Product Management Standards
Ryan Frederick | April 8th, 2022
In theory, product managers shouldn’t have to be responsible for enforcing work product standards for colleagues, but it is a reality for many product managers.
A product manager’s colleagues in design, engineering, production, and more should be performing to standards established by their craft and domain leadership. Engineers should be coding to and working to expectations set by their engineering leadership. When this works well and an organization has a culture of accountability reinforced with good departmental leadership, product managers don’t have to get too involved in holding their colleagues to work standards. But when the culture and leadership are lacking, a product manager will be forced to deal with the negative impacts and ramifications.
In an ideal scenario, leadership is holding their team members accountable for work, but a product team’s colleagues are. Every product team member should expect to be held to a standard of work just as they should hold their teammates to the same standard. In high-performing product companies, product teams can operate independently with little to no outside work standards oversight. This product team’s self-leadership and self-accountability are rarer than they should be.
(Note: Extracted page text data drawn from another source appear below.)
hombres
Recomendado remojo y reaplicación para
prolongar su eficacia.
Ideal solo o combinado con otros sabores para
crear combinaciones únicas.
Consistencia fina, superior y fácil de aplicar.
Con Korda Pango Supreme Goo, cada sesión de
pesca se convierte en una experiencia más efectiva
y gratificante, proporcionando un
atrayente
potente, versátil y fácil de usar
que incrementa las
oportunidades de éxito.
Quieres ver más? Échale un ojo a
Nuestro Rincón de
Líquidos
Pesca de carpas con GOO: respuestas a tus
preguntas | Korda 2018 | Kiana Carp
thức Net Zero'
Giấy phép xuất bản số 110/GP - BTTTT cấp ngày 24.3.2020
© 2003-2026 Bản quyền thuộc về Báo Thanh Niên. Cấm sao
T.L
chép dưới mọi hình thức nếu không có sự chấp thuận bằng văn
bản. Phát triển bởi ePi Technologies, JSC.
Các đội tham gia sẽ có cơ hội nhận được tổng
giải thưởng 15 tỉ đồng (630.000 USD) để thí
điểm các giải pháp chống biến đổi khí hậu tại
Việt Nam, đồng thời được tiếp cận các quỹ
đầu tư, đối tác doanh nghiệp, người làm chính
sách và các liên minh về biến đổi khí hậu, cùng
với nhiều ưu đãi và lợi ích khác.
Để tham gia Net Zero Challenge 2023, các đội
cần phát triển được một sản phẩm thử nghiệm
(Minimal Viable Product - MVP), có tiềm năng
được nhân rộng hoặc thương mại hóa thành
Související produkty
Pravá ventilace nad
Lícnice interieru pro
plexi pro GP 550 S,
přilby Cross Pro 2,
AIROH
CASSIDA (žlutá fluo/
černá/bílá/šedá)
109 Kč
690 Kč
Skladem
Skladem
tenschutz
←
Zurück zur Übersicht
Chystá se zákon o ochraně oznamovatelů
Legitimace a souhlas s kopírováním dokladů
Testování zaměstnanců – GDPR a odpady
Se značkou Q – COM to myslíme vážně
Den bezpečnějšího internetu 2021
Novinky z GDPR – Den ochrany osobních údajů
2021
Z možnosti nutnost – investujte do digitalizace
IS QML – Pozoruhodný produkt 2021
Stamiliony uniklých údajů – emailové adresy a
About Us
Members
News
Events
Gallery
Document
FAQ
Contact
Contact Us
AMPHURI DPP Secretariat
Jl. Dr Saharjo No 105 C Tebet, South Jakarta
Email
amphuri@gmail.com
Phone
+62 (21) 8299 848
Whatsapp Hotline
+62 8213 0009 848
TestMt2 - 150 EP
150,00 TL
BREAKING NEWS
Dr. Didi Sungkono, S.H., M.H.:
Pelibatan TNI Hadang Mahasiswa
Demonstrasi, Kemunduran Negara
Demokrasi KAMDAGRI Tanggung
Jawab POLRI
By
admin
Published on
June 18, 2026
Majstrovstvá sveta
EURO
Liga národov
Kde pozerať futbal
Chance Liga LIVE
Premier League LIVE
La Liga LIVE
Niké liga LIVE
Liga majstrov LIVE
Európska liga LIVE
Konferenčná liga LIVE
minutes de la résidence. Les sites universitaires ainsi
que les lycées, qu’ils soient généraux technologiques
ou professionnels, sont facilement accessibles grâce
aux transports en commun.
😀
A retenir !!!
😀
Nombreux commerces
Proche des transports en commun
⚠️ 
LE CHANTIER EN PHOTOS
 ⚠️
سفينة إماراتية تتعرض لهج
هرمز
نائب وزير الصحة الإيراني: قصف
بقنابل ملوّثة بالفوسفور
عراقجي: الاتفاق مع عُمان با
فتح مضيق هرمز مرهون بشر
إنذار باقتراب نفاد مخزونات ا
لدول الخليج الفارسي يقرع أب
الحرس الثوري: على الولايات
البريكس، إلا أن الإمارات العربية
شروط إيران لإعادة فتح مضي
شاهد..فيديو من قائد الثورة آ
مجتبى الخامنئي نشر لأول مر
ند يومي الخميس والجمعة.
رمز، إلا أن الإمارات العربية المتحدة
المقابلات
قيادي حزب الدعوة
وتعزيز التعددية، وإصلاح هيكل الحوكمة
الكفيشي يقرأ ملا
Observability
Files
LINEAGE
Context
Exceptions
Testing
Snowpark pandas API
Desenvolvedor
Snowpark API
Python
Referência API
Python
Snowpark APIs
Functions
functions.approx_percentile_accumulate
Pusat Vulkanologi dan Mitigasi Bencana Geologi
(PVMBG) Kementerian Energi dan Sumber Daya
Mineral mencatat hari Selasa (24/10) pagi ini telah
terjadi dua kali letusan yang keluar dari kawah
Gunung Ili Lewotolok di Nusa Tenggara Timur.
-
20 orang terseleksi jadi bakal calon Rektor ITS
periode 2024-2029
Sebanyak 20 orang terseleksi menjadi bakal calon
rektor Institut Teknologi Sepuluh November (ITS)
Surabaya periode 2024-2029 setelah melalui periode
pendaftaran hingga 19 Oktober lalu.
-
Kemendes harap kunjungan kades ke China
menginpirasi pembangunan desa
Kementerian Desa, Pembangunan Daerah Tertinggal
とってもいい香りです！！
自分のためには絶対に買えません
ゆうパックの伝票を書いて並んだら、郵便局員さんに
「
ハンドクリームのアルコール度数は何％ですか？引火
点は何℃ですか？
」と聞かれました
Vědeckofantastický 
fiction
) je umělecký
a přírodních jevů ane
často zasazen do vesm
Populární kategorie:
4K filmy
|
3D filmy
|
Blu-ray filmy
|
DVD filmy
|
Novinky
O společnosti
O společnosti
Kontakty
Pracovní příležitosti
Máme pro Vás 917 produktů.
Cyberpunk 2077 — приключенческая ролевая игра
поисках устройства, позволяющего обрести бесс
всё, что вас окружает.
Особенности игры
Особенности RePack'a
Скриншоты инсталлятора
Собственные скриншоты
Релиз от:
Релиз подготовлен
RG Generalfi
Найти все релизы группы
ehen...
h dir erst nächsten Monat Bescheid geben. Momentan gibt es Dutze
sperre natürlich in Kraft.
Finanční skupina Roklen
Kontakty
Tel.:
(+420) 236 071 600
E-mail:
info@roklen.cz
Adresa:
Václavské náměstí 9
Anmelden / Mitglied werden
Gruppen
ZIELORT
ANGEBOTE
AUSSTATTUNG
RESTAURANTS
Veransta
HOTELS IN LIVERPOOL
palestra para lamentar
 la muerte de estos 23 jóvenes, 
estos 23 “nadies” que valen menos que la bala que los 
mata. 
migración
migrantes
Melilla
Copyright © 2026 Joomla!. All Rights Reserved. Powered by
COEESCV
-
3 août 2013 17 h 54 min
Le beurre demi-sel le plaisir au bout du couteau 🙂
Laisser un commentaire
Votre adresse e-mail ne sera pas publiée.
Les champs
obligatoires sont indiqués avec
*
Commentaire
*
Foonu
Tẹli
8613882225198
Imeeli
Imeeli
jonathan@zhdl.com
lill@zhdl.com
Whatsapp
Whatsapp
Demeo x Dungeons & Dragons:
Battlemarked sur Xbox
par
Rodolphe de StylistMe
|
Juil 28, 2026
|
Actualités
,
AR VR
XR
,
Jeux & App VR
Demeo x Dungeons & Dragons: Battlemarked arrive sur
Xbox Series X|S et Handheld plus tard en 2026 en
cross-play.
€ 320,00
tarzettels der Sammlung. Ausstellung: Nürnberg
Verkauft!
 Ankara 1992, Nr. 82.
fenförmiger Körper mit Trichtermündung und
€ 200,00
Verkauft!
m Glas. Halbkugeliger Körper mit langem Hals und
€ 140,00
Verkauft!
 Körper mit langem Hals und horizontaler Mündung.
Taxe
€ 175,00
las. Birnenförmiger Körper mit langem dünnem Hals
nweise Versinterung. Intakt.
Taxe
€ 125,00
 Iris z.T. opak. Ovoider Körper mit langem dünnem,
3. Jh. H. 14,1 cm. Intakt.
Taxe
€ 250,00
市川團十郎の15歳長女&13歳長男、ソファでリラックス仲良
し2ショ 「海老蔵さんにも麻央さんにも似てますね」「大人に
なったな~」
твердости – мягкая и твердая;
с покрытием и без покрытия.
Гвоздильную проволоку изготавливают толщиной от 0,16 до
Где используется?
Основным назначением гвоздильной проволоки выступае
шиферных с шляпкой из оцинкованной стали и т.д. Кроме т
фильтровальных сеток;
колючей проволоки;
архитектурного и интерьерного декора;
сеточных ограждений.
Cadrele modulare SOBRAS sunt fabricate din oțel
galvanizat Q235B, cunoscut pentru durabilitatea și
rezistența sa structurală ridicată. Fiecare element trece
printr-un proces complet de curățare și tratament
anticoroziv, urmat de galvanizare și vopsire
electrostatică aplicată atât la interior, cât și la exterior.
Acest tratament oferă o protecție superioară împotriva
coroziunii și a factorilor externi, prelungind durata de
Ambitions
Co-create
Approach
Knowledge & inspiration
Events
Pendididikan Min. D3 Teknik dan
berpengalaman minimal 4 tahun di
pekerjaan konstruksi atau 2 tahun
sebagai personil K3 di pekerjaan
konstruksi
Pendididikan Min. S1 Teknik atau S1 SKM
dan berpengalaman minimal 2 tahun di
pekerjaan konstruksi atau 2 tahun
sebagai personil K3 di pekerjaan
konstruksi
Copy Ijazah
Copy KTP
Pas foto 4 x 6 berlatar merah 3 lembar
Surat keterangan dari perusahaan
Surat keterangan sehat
When work standards are lacking, the associated accountability falls on product managers to enforce them. This can make new product managers uncomfortable, as it is a challenge even for experienced product managers. When a product team member isn’t meeting work standards, a product manager should be able to go to their leadership to inform them of the issues, what has been done to resolve them, and the impact being felt by the rest of the team and the product. Product management leadership should be able to then address with design, engineering, or other department leadership for remediation. The product manager gets to go back to product managing with confidence that leadership will resolve the matter. This is the way it should work, but in many organizations, there still isn’t leadership for product on par with other areas forcing product managers to take the matter to a leader they don’t report to but who also leads the department with the under-performing team member. When there is a lack of leadership discipline, lazy and incompetent leadership can create a troubling, long-term performance and political problem for a product manager. It is easy to say that product managers should avoid these organizations but sadly, it might be unavoidable for some product managers to end up in this environment.
A product reflects everyone who contributes to the product, and a product is an expression of the designers, engineers, and everyone who has created it. Still, a product manager carries much more of the weight of responsibility for a product being successful or not since the product manager is the hub for everything and everyone around the product. The weightier responsibility for the product manager means they also have more responsibility to ensure the work standards of everyone else working on the product are acceptable. This is often the messiest and most unenjoyable aspect of being a product manager.
A product manager who doesn’t have product or domain leadership support to enforce work standards has to enforce the standards and team members’ work contribution to ensure a product team culture that is positive, constructive, and respectful. In the wake of a product manager not enforcing standards, a product team’s culture and quality of work will erode.